After completing this project, I was associated in the field of Gamma Ray Astronomy. A burst of Gamma rays from outer space falls on entire earth and it generates visible light by interaction with atmosphere. In order to detect the light emitted by Gamma ray burst at least three photomultiplier tube are installed in three far off countries. If a light pulse is detected simultaneously at three stations then it is identified as a Gamma ray pulse. The clock of the station was manually synchronized by a common time signal broadcast by a radio station. (The atomic clocks, that is used to send time data on mobile network were not available at that time). The manual synchronization introduced an error of a fraction of a second in the clock of the station. I developed a circuit to synchronise the clock automatically with an error of a millisecond. I also completed a theoretical work in this field that eliminated the need for three stations. I calculated a profile of light pulse received at the photomultiplier tube. I divided the sky into infinitesimally thin annular rings whose radius increase continuously. The intensity of light started at the centre just above the photomultiplier was maximum and intensity decreases as we move to outer annular rings. In this way I calculated the exact shape of light pulse produced by Gamma ray burst. The photomultiplier is a very sensitive device which detects all sort of light pulses generated in sky such as one generated by the trail of a meter. But the light pulse generated by Gamma ray can be identified by its specific shape calculated by me.

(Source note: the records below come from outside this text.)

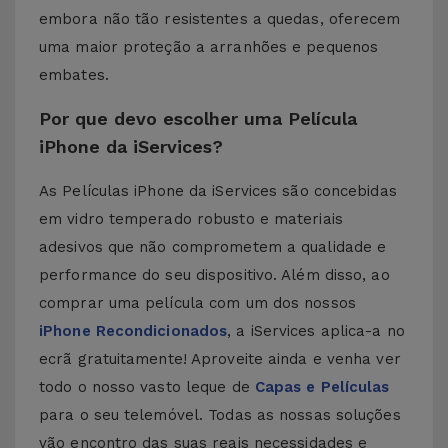
embora não tão resistentes a quedas, oferecem
uma maior proteção a arranhões e pequenos
embates.
Por que devo escolher uma Película
iPhone da iServices?
As Películas iPhone da iServices são concebidas
em vidro temperado robusto e materiais
adesivos que não comprometem a qualidade e
performance do seu dispositivo. Além disso, ao
comprar uma película com um dos nossos
iPhone Recondicionados
, a iServices aplica-a no
ecrã gratuitamente! Aproveite ainda e venha ver
todo o nosso vasto leque de
Capas e Películas
para o seu telemóvel. Todas as nossas soluções
vão encontro das suas reais necessidades e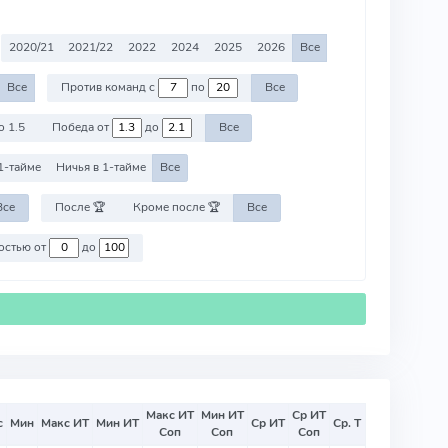
2020/21
2021/22
2022
2024
2025
2026
Все
Все
Против команд с
по
Все
о 1.5
Победа от
до
Все
1-тайме
Ничья в 1-тайме
Все
Все
После 🏆
Кроме после 🏆
Все
Против команд со стоимостью от
до
Макс ИТ
Мин ИТ
Ср ИТ
с
Мин
Макс ИТ
Мин ИТ
Ср ИТ
Ср. Т
Соп
Соп
Соп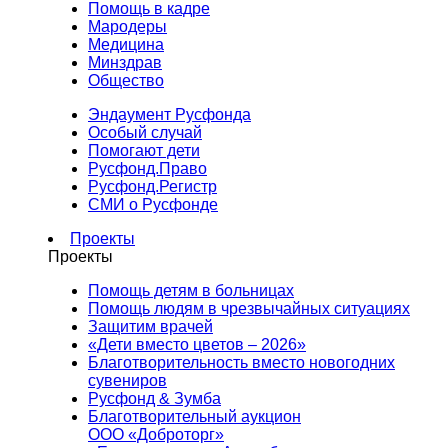
Помощь в кадре
Мародеры
Медицина
Минздрав
Общество
Эндаумент Русфонда
Особый случай
Помогают дети
Русфонд.Право
Русфонд.Регистр
СМИ о Русфонде
Проекты
Проекты
Помощь детям в больницах
Помощь людям в чрезвычайных ситуациях
Защитим врачей
«Дети вместо цветов – 2026»
Благотворительность вместо новогодних
сувениров
Русфонд & Зумба
Благотворительный аукцион
ООО «Доброторг»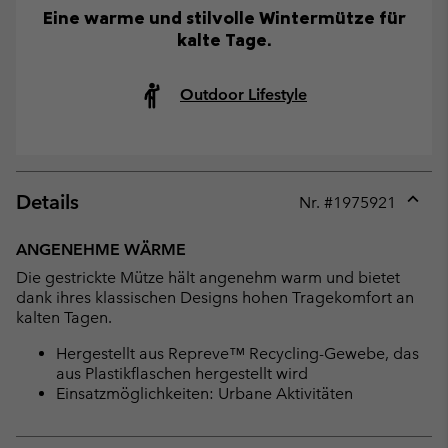
Eine warme und stilvolle Wintermütze für
kalte Tage.
Outdoor Lifestyle
Details
Nr. #
1975921
Expan
or
ANGENEHME WÄRME
collap
Die gestrickte Mütze hält angenehm warm und bietet
sectio
dank ihres klassischen Designs hohen Tragekomfort an
kalten Tagen.
Hergestellt aus Repreve™ Recycling-Gewebe, das
aus Plastikflaschen hergestellt wird
Einsatzmöglichkeiten: Urbane Aktivitäten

In 1987 I came to RRCAT (then CAT) to work on a project, Indus-I which is a Synchroton Radiation Source (SRS). In this project, electrons are injected into an electron accelerator called booster ring to attain an energy of 700 Mev. Then the electrons are extracted from booster ring to inject into storage ring where the synchrotron light is generated at the bends of electron trajectory. This operation required a momentary deflection of electrons by electromagnets. I developed the pulsed power supplies to generate a pulse of magnetic field when electrons reach the magnet. In one of the magnets peak current requirement was 5000A. This required a robust mechanical design to counter huge force of repulsion due to the current. In another power supply a current of 1200A was switched in 30 nanoseconds. The stability requirement of peak current was in ppm and time accuracy to synchronise the pulse with the position of electrons was few nanosecond which was a challenge 25 years ago. All pulse supply generated huge electromagnetic interference (EMI) that needed to be suppressed as it would lead to malfunction of other subsystems of the project.
I also worked on Beam Position Monitoring system to monitor the position of electron beam in vacuum chamber. I calculated the signal produced by the electron beam at the sensing electrodes. After that I designed and developed front and electronics, this required designing of amplifiers of very high gain to amply the signals of less than one microvolt and storing the signal in flash memories using very fast ADC.